Eleições 2026
'A direita estará toda unida no segundo turno', afirma Romeu Zema em entrevista
Zema destacou o excesso de gastos do governo federal e o avanço da criminalidade como os maiores desafios atuais
Em entrevista exclusiva à Sputnik Brasil, o ex-governador de Minas Gerais e pré-candidato à Presidência da República, Romeu Zema (Novo), apresentou um diagnóstico contundente sobre os principais obstáculos ao desenvolvimento do país.
Zema destacou o excesso de gastos do governo federal e o avanço da criminalidade como os maiores desafios atuais, defendendo um modelo baseado em privatizações, segurança jurídica e atração de capital privado.
Segundo o pré-candidato, a crise nacional se divide em três frentes urgentes:
"Não é um problema, são três grandes problemas: gastança que provoca juros altos, criminalidade lá em cima, precisamos colocar bandido atrás das grades e acabar com essa farra dos intocáveis em Brasília, pessoas que se consideram acima da lei."
Sobre as eleições presidenciais, Zema minimizou possíveis atritos com alas do bolsonarismo e afirmou que a oposição se unirá no segundo turno.
"A direita estará toda unida no segundo turno. Se eu discordo do Flávio em alguma coisa, eu discordo do Lula muito mais", declarou.
Defensor de um Estado enxuto, Zema citou o "revogaço" realizado em Minas Gerais, que eliminou mais de 22 mil leis e regulamentos considerados obstáculos ao empreendedorismo.
"Em Minas nós fizemos um revogaço, eliminamos mais de 22 mil leis, regulamentos que só serviam para complicar a vida de quem empreende, de quem produz, de quem paga impostos, de quem gera emprego. E o Brasil só tem caminhado no sentido de complicar cada vez mais.

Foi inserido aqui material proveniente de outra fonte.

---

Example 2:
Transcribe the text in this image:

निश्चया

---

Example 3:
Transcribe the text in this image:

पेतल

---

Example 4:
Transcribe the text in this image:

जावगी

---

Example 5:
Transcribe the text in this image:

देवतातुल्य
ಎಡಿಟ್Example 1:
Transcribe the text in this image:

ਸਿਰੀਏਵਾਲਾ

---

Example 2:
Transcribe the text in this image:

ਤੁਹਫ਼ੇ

Eu quero essa simplificação, essa desburocratização", afirmou.
Para Zema, a eficiência dos serviços públicos depende da transferência de ativos não essenciais para a iniciativa privada, permitindo ao setor público focar em áreas estratégicas como saúde, educação, segurança e infraestrutura.

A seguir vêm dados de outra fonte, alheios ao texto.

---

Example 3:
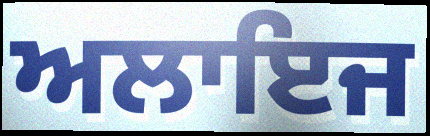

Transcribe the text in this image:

ਅਲਾਇਜ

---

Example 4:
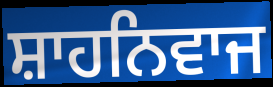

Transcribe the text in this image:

ਸ਼ਾਹਨਿਵਾਜ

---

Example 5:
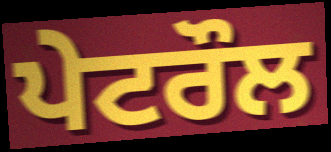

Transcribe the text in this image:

ਪੇਟਰੌਲ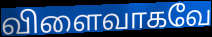
விளைவாகவே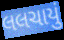
લલચાયું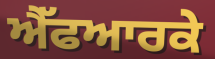
ਐੱਫਆਰਕੇ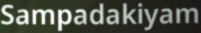
SampadakiyamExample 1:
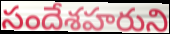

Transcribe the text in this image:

సందేశహరుని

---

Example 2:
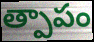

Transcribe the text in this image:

త్పాపం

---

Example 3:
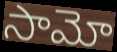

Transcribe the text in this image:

సామో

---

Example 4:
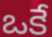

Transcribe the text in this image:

ఒకే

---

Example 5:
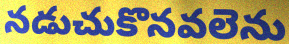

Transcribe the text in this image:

నడుచుకొనవలెను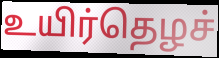
உயிர்தெழச்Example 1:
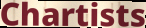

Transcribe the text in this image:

Chartists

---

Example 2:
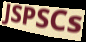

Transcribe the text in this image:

JSPSCs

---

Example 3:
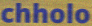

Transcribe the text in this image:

chholo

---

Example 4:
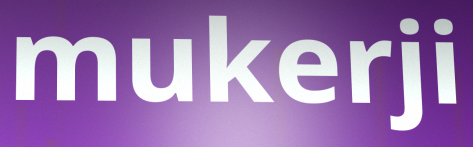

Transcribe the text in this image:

mukerji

"Quem governa já tem uma tarefa de Hércules na área da saúde, da educação, da segurança pública e da infraestrutura. Então, nós temos de vender estatais, temos de fazer concessões daquilo que é viável para a iniciativa privada, para o setor público focar naquilo que é importante. [...] Em Minas, nós fizemos mais concessões nos meus sete anos de governo do que nos 70 anos anteriores do estado."
No campo da transição energética, Zema propôs "imposto zero" sobre energia para empreendimentos tecnológicos, visando atrair mega datacenters e fomentar a infraestrutura digital.
"A energia que é gerada tem um custo baixo, mas o consumidor paga caro porque tem contribuição disso, imposto daquilo. A minha proposta é não ter nada de encargo sobre a energia para empreendimentos tecnológicos", explicou.
O pré-candidato também defendeu a verticalização da produção mineral, citando exemplos de processamento de nióbio e baterias de lítio em Minas Gerais para agregar valor à exportação.
Sobre segurança pública, Zema sugeriu equiparar facções criminosas a grupos terroristas, seguindo exemplos internacionais como o de El Salvador.
"Eu faria aqui no Brasil o que vários outros países já fizeram: equiparar facções e organizações criminosas a grupos terroristas, porque utilizam escudo humano, como as ações do novo cangaço, e controlam território. Hoje essas organizações criminosas fazem com que milhões de brasileiros tenham uma vida deplorável [...]. Nós temos de colocar um fim nesse crime organizado e nada melhor do que aumentar o custo do crime."
Na política externa, Zema criticou o alinhamento do Brasil com o grupo BRICS e defendeu maior aproximação com países ocidentais e a inserção na OCDE.
"Na política externa, a estratégia vai ser aproximar o Brasil dos países do Ocidente, dos quais o Brasil só tem se distanciado. O Brasil se aproximou muito do BRICS, que é uma colcha de retalhos, é um Frankenstein. [...] O problema está muito visível: é de quem o Brasil foi se aproximar, de quem o Lula gosta. É do Fidel Castro, era do Hugo Chávez, depois do Nicolás Maduro, é do regime do Irã. O Brasil precisa estar caminhando com países que são exemplos de democracia", defendeu.
A estratégia diplomática, segundo ele, é focar na integração do Brasil à Organização para a Cooperação e Desenvolvimento Econômico (OCDE), fortalecendo os laços com o Ocidente.